**Quoted passage:**
= = = = =

Yes, the warning about the bits per sample referenced and stored being different is ffmpeg's way of telling you you have the wbitspersample problem. Sorry, couldn't remember the exact message when I posted above.
<edit>
The message is in the form of:
[NULL @ 018C75C0] requested bits_per_coded_sample (16) and actually stored (0) differ</edit>
My understanding (and its by no means complete) is that the AVI container stores information about the bits per sample for the audio stream within the wbitspersample field in the AVI header. This value is either zero, in which case the decoder looks for the information in the audio stream, or if not zero, must be a multiple of 8 and must align to the codecs rules that particular audio type (eg. it must align to sample size, 8, 16, 32 bits etc).

= = = = =

**Apply what you read:**
#1 Please answer these from the ffmpeg post, one line each:
(a) What problem does the warning about referenced and stored bits per sample indicate?
(b) In the quoted message, what values are given for the requested bits_per_coded_sample and for what is actually stored?
(c) When the wbitspersample value is zero, where does the decoder look for the information?
#2 Carry on the ffmpeg post from the point where it stops.
The records on this page have nothing to do with the ffmpeg post.

= = = = =

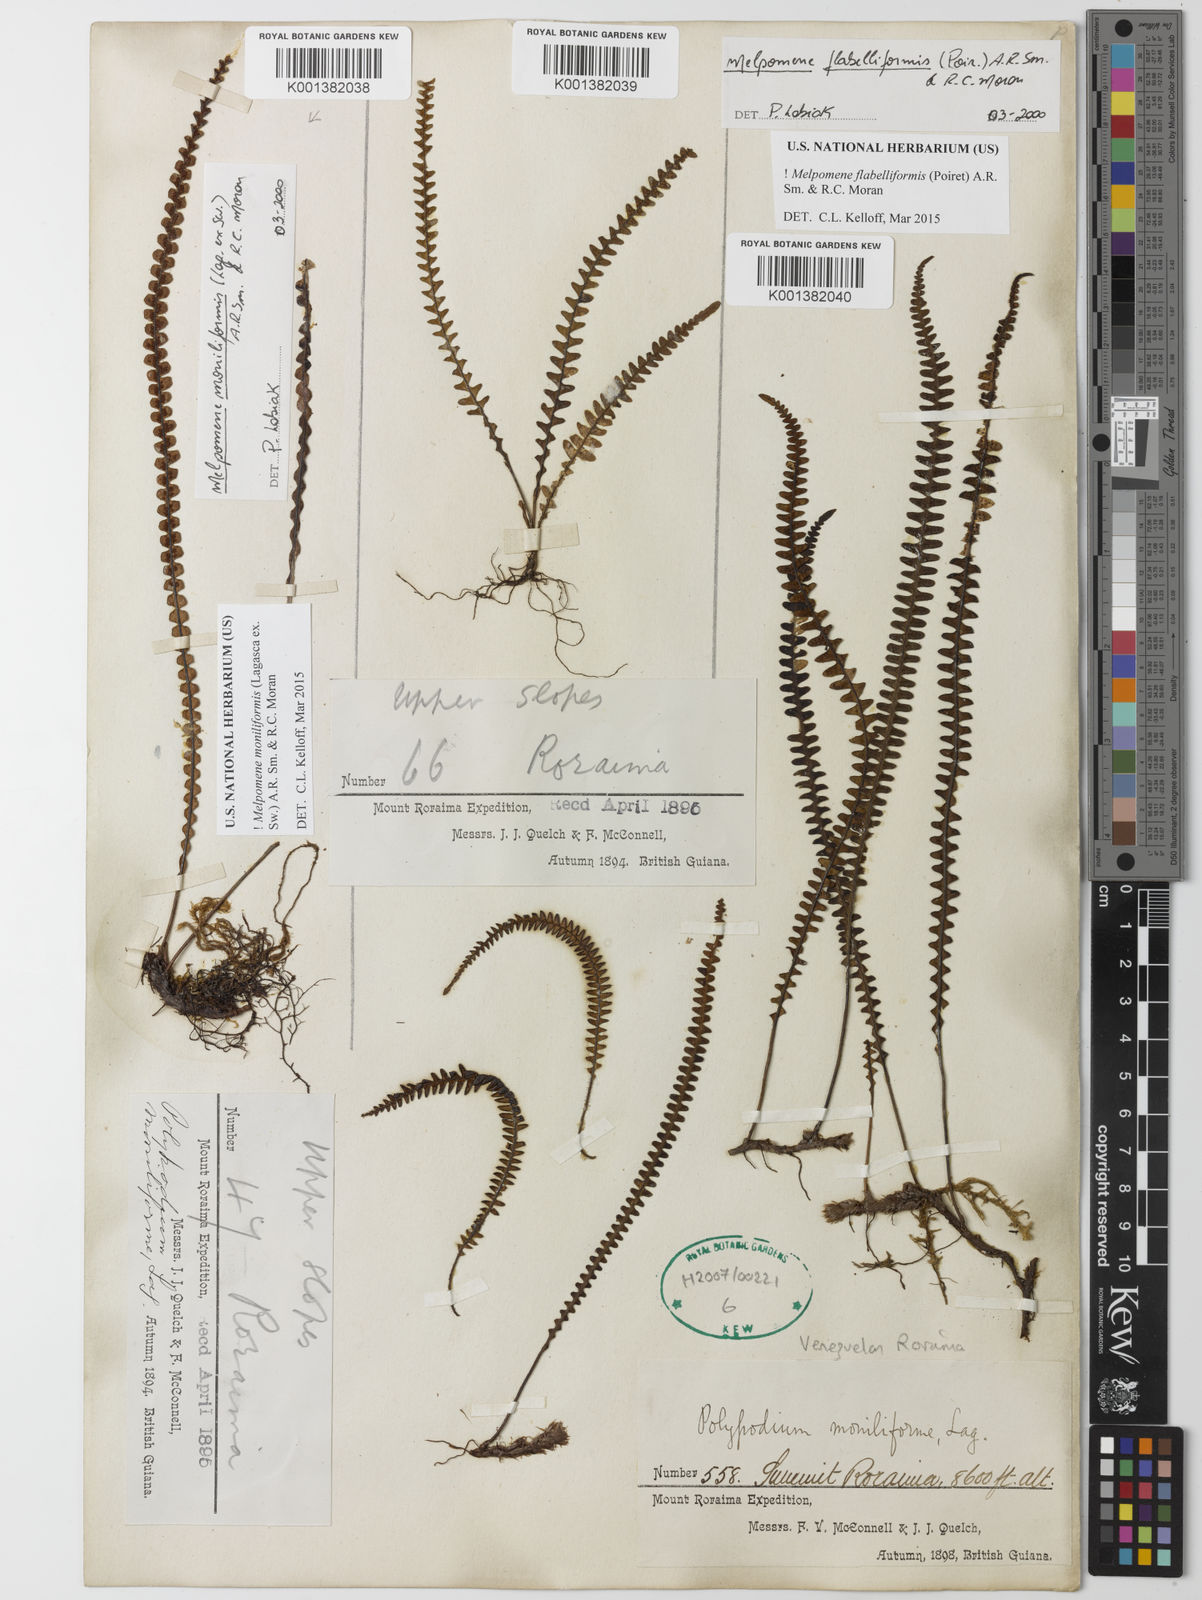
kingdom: Plantae
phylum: Tracheophyta
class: Polypodiopsida
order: Polypodiales
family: Polypodiaceae
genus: Melpomene
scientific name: Melpomene flabelliformis
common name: Fanleaf dwarf polypody
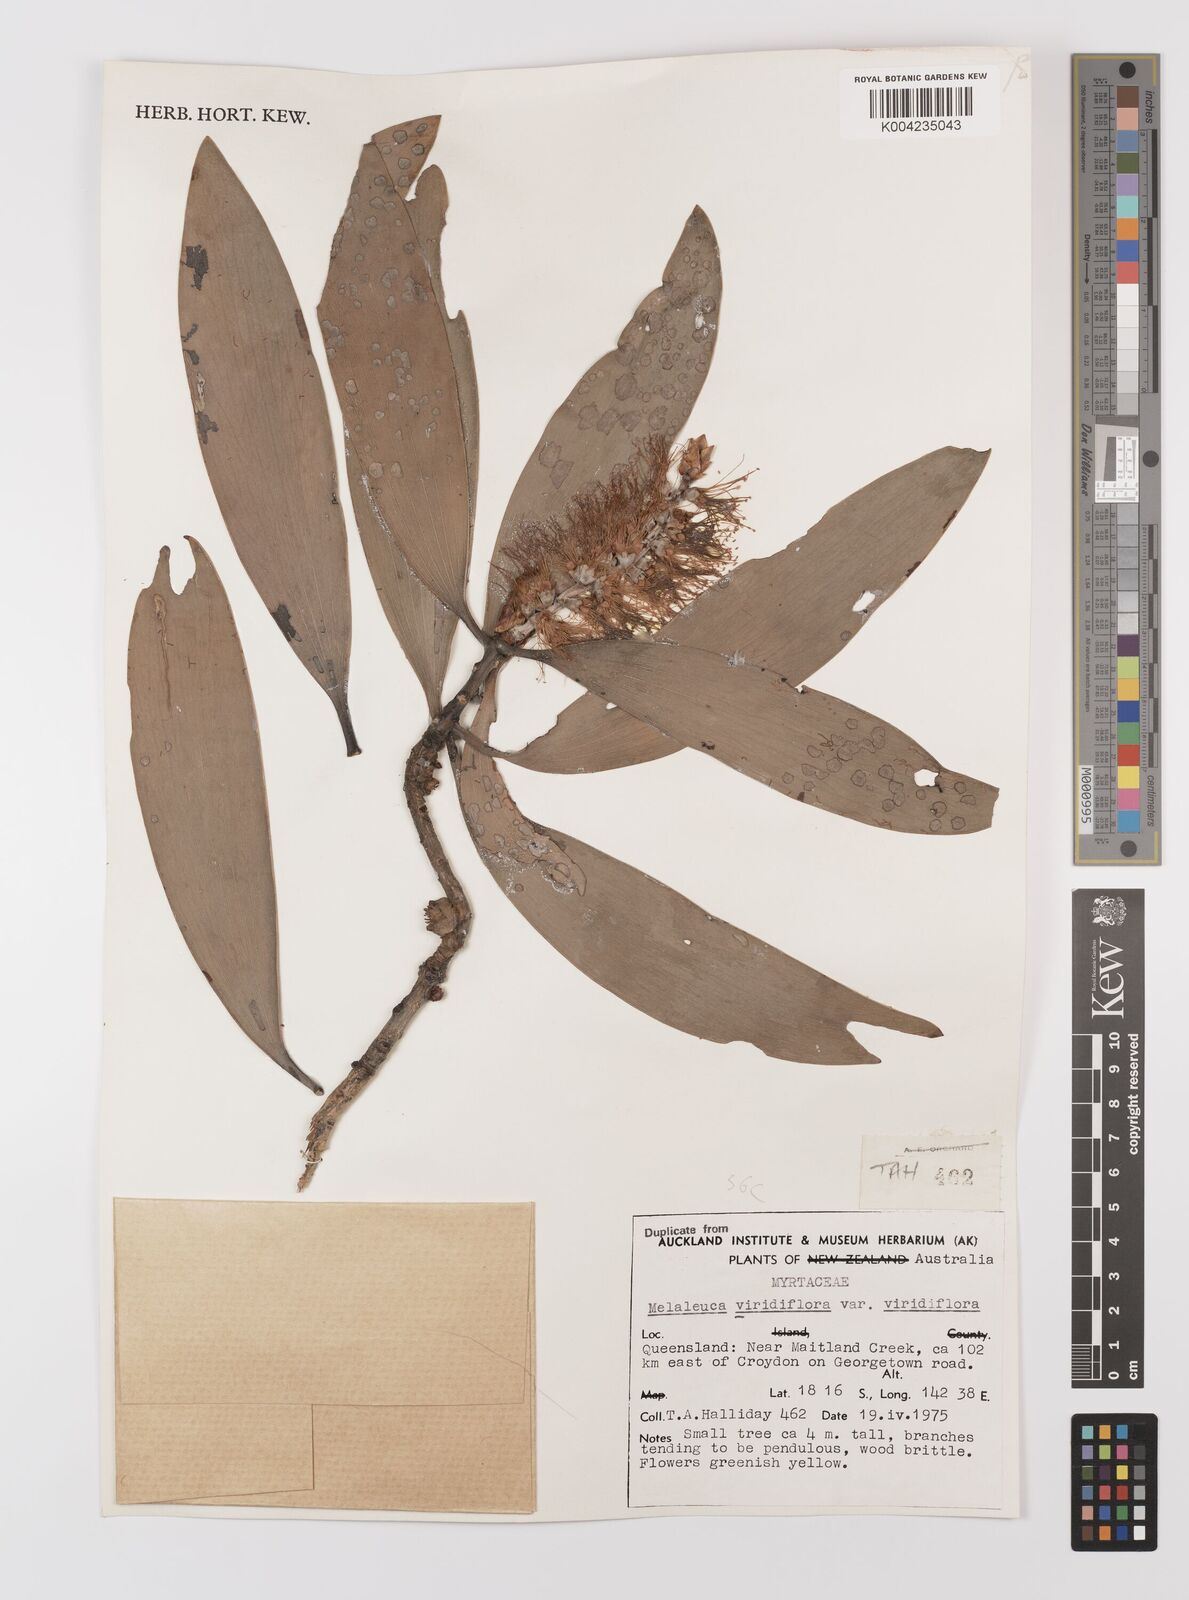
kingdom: Plantae
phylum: Tracheophyta
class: Magnoliopsida
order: Myrtales
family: Myrtaceae
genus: Melaleuca
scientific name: Melaleuca viridiflora
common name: Brown-leaved paperbark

= = = = =

**Outputs in order:**
#1
(a) The wbitspersample problem.
(b) Requested 16, actually stored 0.
(c) In the audio stream.

#2
For these problem files this information is not stored correctly in the header (ie. it is non-zero, hence the name of the issue, and the wrong value is stored). ffmpeg detects this when copying the audio stream, and displays the message you got. For some devices this results in un-playable AVI's while other devices have no problem (my guess is they either ignore this field and use the true value from the audio stream, or have some value they default to eg. 16 bits, that results in some files working, others not, depending on whether the default happens to align to the real value). Remuxing a file recreates the AVI container, fixing the wbitspersample field.
Anyway, the bigger question, did this fix the problem for those files that were not playing on the Xbox?
ps. I also have a drag-and-drop version of this file if you or others want it. To use this save in a folder and drag your files on top of this one.
- Code:
@echo off
set "src="%~nx1""
set "old="%~n1.old""
if exist %old% del %old%
rem The following creates a unique temporary filname
:getTempAVI
set tempavi=temp-%RANDOM%-%TIME:~6,5%.avi
if exist "%tempavi%" GOTO getTempAVI
"C:\Program Files\Serviio\lib\ffmpeg.exe" -i %src% -vcodec copy -acodec copy %tempavi%
rename %src% %old%
rename %tempavi% %src%
echo.
echo.
echo Finished remuxing %src%.
echo Previous version renamed to %old%.
echo.
echo
rem pause
set "src="
set "old="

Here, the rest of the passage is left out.